Knot $$7_4$$ (see Knot_7_4.h)

# Geometric Transformations of 3D Parametric Curves

It is possible to rotate a 3D parametric curve around an arbitrary origin and an axis by using DecoratorParametricCurveTransformation.

Example below shows how to digitize an elliptic helix (see EllipticHelix.h) rotated by $$\frac{\pi}{3}$$ around $$\omega = (\frac{1}{\sqrt{2}}, 0, \frac{1}{\sqrt{2}})$$.

Before using DecoratorParametricCurveTransformation, you must include the following headers:

#include "DGtal/geometry/curves/parametric/DecoratorParametricCurveTransformation.h"
#include "DGtal/images/RigidTransformation3D.h"

Then, you can construct the needed types as follows:

typedef EllipticHelix < Space > MyHelix;
typedef ForwardRigidTransformation3D < Space, RealPoint, RealPoint, Identity > ForwardTrans;
typedef DecoratorParametricCurveTransformation < MyHelix, ForwardTrans > MyRotatedCurve;
typedef NaiveParametricCurveDigitizer3D < MyRotatedCurve > Digitizer;

Also, we can state an instance of the curve i.e., elliptic helix of radii 30, 20 and distance between each period equal 1:

MyDigitalCurve digitalCurve;
MyHelix helix( 30, 20, 1 );

and we then state an instance of the decorator:

double angle = M_PI/3.;
RealVector axis ( 1., 0., 1. );
ForwardTrans trans ( RealPoint ( 0, 0, 0 ), axis, angle, RealVector ( 0, 0, 0 ) );
MyRotatedCurve rotCurve ( helix, trans );
Z2i::RealPoint RealPoint

Finally, we can compute a digitization together with the meta information by calling:

Digitizer digitize;
digitize.attach ( &rotCurve );
digitize.init ( 0, MyHelix::getPeriod() * 10., 0.0001 );
digitize.digitize( back_insert_iterator < MyDigitalCurve> ( digitalCurve ), back_insert_iterator < MyMetaData > ( metaData ) );

# Handling Problems

In this section we discuss how to deal with problems such as curves that do not lead to a 26-connected digitization with the default parameters ( $$K_{NEXT}, t_{step}$$).

## Step values

High step values can lead to disconnections in the digitization.
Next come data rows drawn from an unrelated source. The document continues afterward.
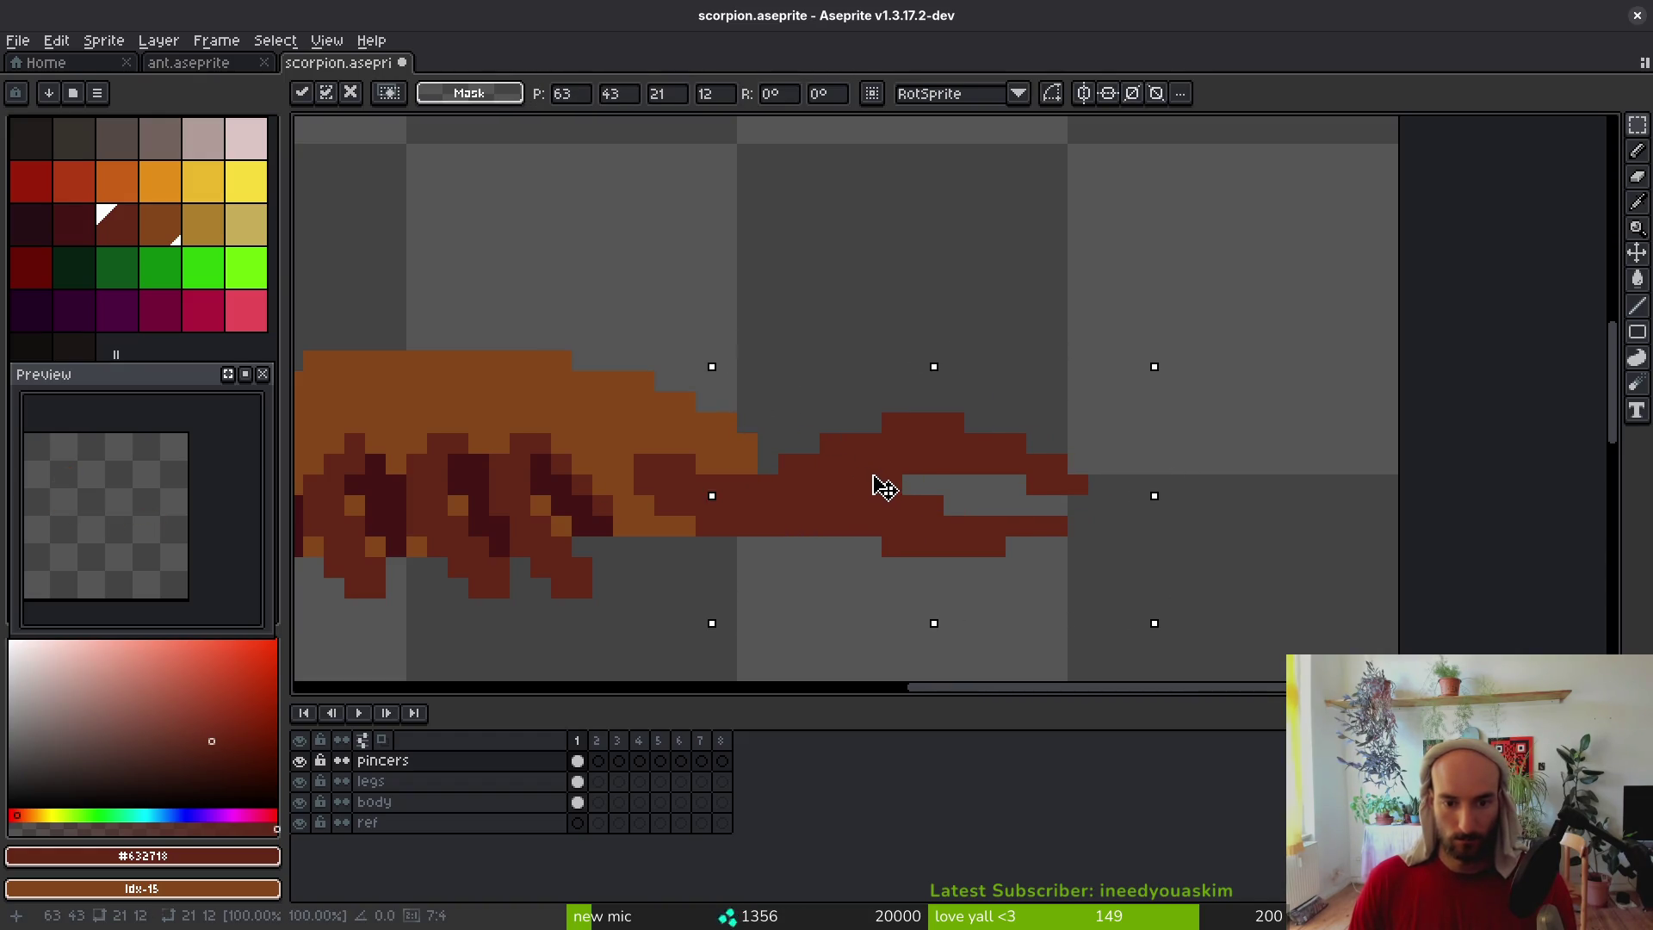
pyautogui.press('Return')
# Select the pincer tip and raise it one pixel
pyautogui.scroll(-4, 973, 538)
pyautogui.scroll(3, 955, 560)
pyautogui.moveTo(798, 380)
pyautogui.mouseDown()
pyautogui.moveTo(855, 461)
pyautogui.moveTo(1177, 677)
pyautogui.mouseUp()
pyautogui.moveTo(941, 517); pyautogui.dragTo(915, 483)
pyautogui.press('ctrl+d')
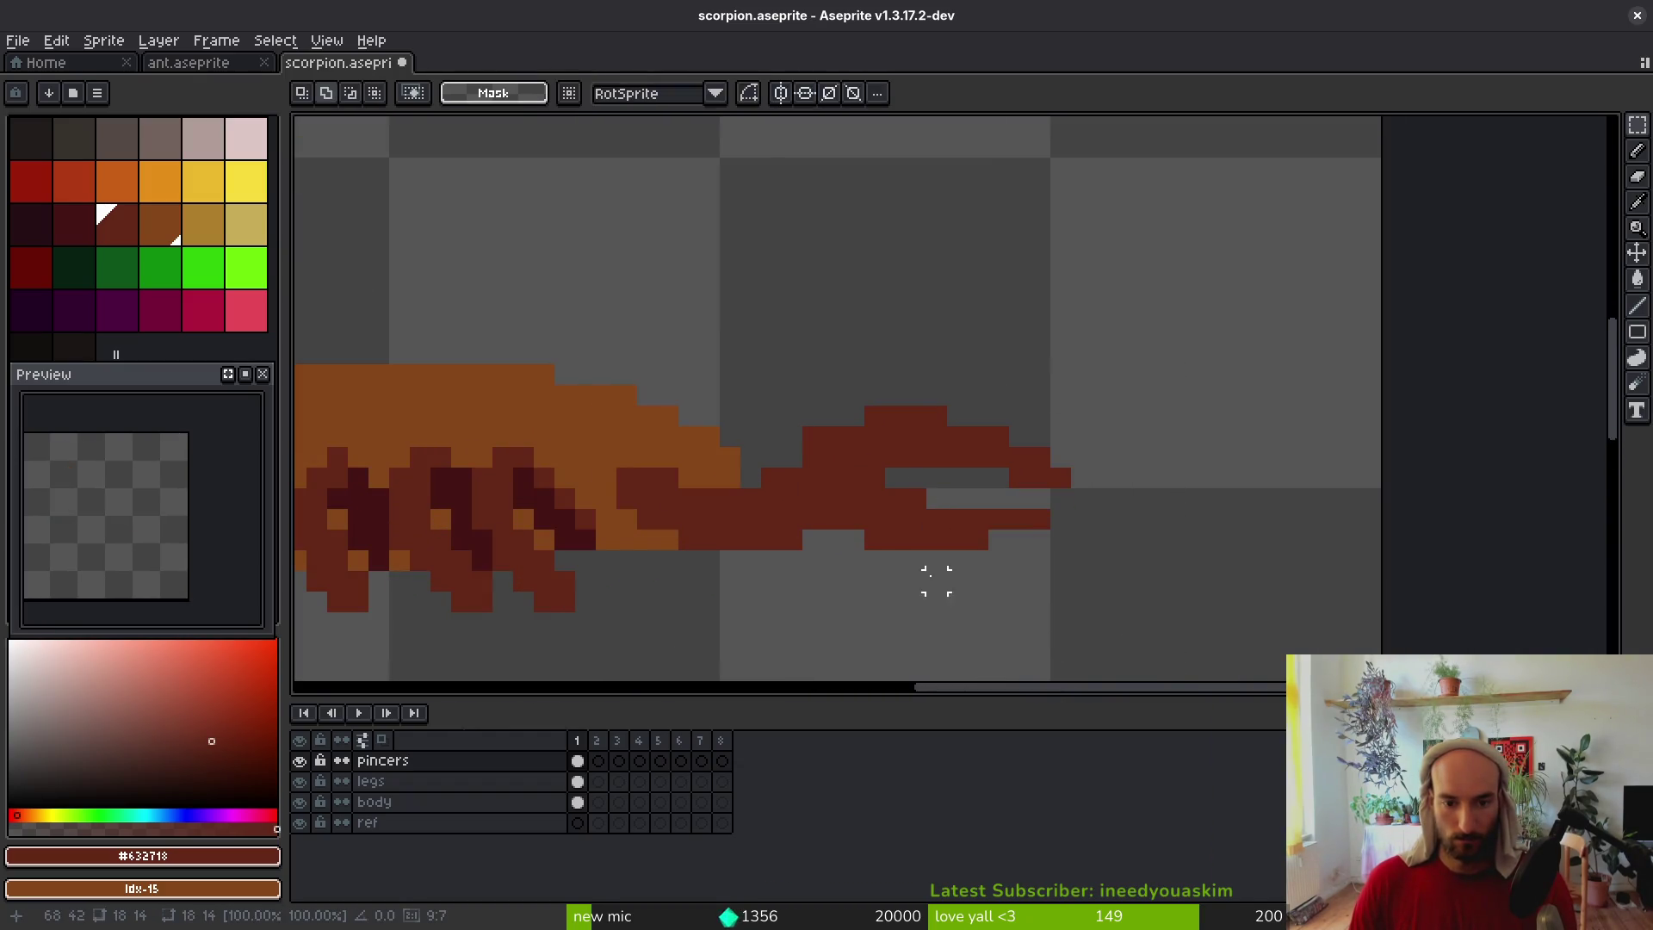
pyautogui.press('i')
pyautogui.press('f')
For example, knot $3_1$ with scaling factors all equal 10 for a step 0.03 leads to

In order, to solve the above issue it is necessary to lower the step value e.g., to 0.003.

A high step value can also lead to wrong weights which can impact quality of the digitization.

## Connectivity Problems

By trying to digitize a curve with a high, with respect to the grid, curvature we can arrive at a connectivity problems. For instance, if we consider an elliptic helix of radii 20, 1 and period distance 1, and $$K_{NEXT} = 2$$, we can observe connectivity issues i.e., there are at least three points such that they are 26-connected to each other and therefore the curve is not 26-connected in such a place.

In order to resolve the issue it is necessary to increase the value of $$K_{NEXT}$$.